| Standing on the Shoulders of Giants
NE Ridge Ascent - Summit Ski Descent of Landry Line - GradeV D20 R5
Maroon Lake Basecamp
Crew: Adimmen, doumall
Sleep is tough when you have something planned like the Landry Line. I lay thinking in my sleeping bag about what lay in store for me the following day. Was I capable of this? Did I belong on a such a seldom skied route? Would the snow cooperate? So many questions… need to get some sleep. Eventually I did fall into that black hole which leaves no memory of its passage.
After a hot breakfast and some quick prep work, we were on our way along the banks of Maroon Lake toward Pyramid Peak. The moon was setting but still lit up the Bells enough to give that familiar feeling of this place; your on another planet.

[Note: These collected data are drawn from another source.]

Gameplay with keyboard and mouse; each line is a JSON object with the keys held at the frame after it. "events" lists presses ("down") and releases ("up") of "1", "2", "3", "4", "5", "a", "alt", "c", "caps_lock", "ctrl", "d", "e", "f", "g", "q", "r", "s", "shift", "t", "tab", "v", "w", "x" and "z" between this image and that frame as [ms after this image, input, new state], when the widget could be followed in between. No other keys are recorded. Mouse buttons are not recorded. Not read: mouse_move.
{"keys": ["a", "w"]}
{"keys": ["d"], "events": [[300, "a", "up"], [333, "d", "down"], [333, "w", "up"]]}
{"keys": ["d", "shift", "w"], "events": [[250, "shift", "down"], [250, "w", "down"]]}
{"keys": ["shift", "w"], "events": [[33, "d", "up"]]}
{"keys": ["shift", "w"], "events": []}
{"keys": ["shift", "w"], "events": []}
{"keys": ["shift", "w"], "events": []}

We used a very efficient couloir stretching from the valley floor up into the stunning amphitheater below Pyramid's north face. The Elks are fantastically steep mountains. Not an hour after leaving camp and only several hundred feet above Maroon Creek we were booting up perfect snow on mid to high 40 degree terrain. The couloir makes its way through cliffbands and then opens up and mellows out through sparse trees. Andy took charge of the upper section here, pounding out hundreds of steps in the firm snow.
The reward for these steps was a look upon a stunning mountain, a mountain which was waking for just another day in its seemingly enternal life. Andy gets first sight of the goal:
The skins went back on the sticks for the tour below the North Face.
Pictures do little to portray the impressive nature of this high alpine wall. Has it been climbed? Herman Buhl would have certainly tested his might on this face, perhaps in his bedroom slippers.
This slot stretching up to the NW ridge is intruiging, any alpine climbers out there?
A look at the couloir we used to escape the amphitheater and gain the NE ridge.
The apron was full of refrozen avalanche debris. The snow was once again perfect for booting down low.
Wow, it felt like winter this morning, a blessing from the mountain gods. We knew the snow pack was locked up tight and the key had been swallowed for good measure. Digestion wouldn't yield its freedom without a strong push and a healthy does of sunbathing.
We decided instead of heading straight for the ridge, we would take a right and ascend a secondary steep couloir for some warmup.
A rock move through here provided plenty of natural stimulant on a brisk morning.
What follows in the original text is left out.